I've been working on writing a game in Python for a bit now (for reference, a multiplayer first person shooter). For the most part, it just started out as an experiment. I started out thinking, "Huh, I wonder how far I could get writing this before it becomes completely and utterly impractical". And then I just kept going, because uh, so far it hasn't turned out to be terribly impractical.

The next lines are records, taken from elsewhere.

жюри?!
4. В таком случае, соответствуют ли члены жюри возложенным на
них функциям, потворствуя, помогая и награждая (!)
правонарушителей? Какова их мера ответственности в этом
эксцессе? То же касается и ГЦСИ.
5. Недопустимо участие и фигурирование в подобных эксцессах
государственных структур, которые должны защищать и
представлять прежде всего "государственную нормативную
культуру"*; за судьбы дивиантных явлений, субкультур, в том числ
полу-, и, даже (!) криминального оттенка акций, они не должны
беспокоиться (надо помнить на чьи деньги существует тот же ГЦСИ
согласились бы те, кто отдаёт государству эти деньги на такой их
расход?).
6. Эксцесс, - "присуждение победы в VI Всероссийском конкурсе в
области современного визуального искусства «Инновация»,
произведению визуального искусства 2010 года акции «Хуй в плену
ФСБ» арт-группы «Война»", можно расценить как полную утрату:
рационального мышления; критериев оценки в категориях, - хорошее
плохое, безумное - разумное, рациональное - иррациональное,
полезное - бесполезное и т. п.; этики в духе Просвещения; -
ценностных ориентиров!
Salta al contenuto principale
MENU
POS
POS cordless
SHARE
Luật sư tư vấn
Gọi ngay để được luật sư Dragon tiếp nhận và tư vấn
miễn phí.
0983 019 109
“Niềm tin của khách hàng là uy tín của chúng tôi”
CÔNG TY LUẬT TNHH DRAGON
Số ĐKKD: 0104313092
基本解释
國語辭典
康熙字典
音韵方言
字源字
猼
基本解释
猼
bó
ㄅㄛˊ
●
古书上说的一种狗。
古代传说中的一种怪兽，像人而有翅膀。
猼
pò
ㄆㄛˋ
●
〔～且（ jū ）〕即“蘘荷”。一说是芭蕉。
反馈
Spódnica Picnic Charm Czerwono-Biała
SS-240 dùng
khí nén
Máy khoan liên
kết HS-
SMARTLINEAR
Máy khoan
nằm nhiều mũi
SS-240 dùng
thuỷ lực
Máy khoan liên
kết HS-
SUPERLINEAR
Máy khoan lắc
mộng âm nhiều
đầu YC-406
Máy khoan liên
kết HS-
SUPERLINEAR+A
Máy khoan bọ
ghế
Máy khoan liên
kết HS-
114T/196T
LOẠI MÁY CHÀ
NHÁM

The main thing people bring up with "scripting languages" (although I think calling them that is a misnomer) is the issue of speed. It really hasn't been that big of a deal so far though. I've really only had to rewrite one thing as a C extension, and that actually was pretty straightforward (if you use SWIG, its actually really easy to use C code from Python). Keep in mind this is a pretty heavyweight game -- fully 3D, large terrains, shaders, physics, AI, etc. Its not that Python is particularly fast, its just that the bottleneck is usually in how you're passing data to the graphics driver, or in the physics library, and for those things, it hardly matters what language you're calling them from anyway. Plus it's easier to make high level algorithm changes in higher level languages, which tend to be the kind of optimizations that really help anyway. It doesn't matter what language you're using if your algorithm is O(N^2).

So far my main concern is Python's obnoxious Global Interpreter Lock is making using multiple cores more difficult, and the IDEs aren't as nice as Visual Studio. Mostly I've been really happy with using Python though -- its about an order of a magnitude productivity increase over using C++ (although, on the other hand, unrelatedly, I've become about an order of a magnitude more lazy -- dammit!).